Death is a subject we seldom discuss yet we know it is inevitable.
A few years ago I attended a requiem mass for a relative at the Holy Family Basilica in Nairobi. It was a teary and somber service. A sniff would start in one corner, a pain-laden sigh in another and soon, the entire building would erupt in wailing.
The celebrant took to the rostrum. After a measured pause he asked;
“How many people here want to go to heaven?”
We all raised our hands.
He then asked;
“How many people want to die?”
No one raised their hand. Realizing the irony, we burst into laughter. He presided over the sermon uninterrupted.
I recently read a book by Dr. Ralph Pausch aptly titled The Last Lecture. Dr. Pausch was a professor of Computer Science at the Carnegie Mellon University. He was diagnosed with pancreatic cancer in 2006. In 2007, it metasized into stage four cancer. Bummer – He had at most 6 months of good health. He passed on soon after.
In his Last Lecture , he talks of brick walls:
“The brick walls are there for a reason. They’re not there to keep us out. The brick walls are there to give us a chance to show us how badly we want something.”
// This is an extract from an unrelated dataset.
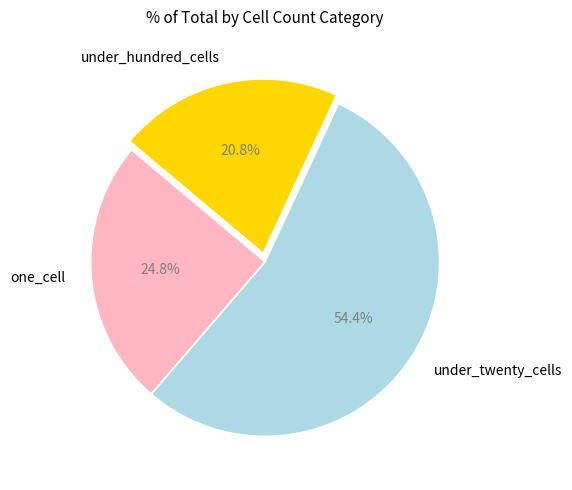

Is the sum of under_twenty_cells and one_cell greater than half?

Yes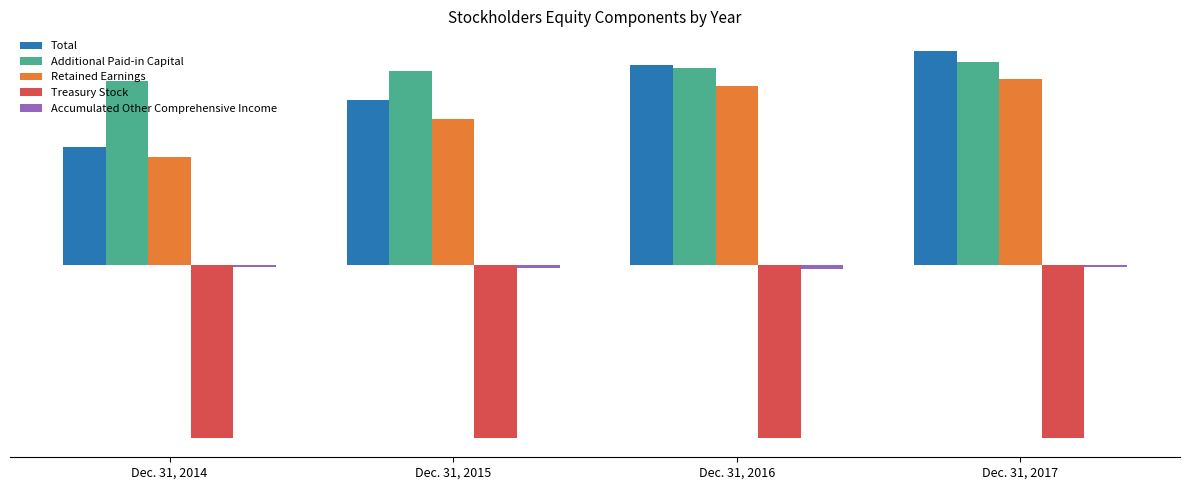

Are the bars grouped side by side (vs. stacked)?

Yes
He was referring to a point early in his career when Disney Land rejected his application to work for them. A few years later, after consistent attempts, they hired him as a consultant.
It got me thinking, we all face setbacks [brick walls] at some point in life. For Mandela, it was 27 years in prison. For Jack Ma and J.K. Rowling it was several rejection letters from Harvard and publishers, respectively. For Malala, it was an unassailable militia and a bullet through the head.
What makes these people (and many others) so inspirational is their fortitude to share their story of brick walls and how they surmounted them.
I’d like to know, what is your story of a brick wall and how did you surmount it?
What is someone’s story of a brick wall that you have read/heard/witnessed that inspired you to surmount your own?
PS: It doesn’t have to be as grand as 27 years in prison! No pressure!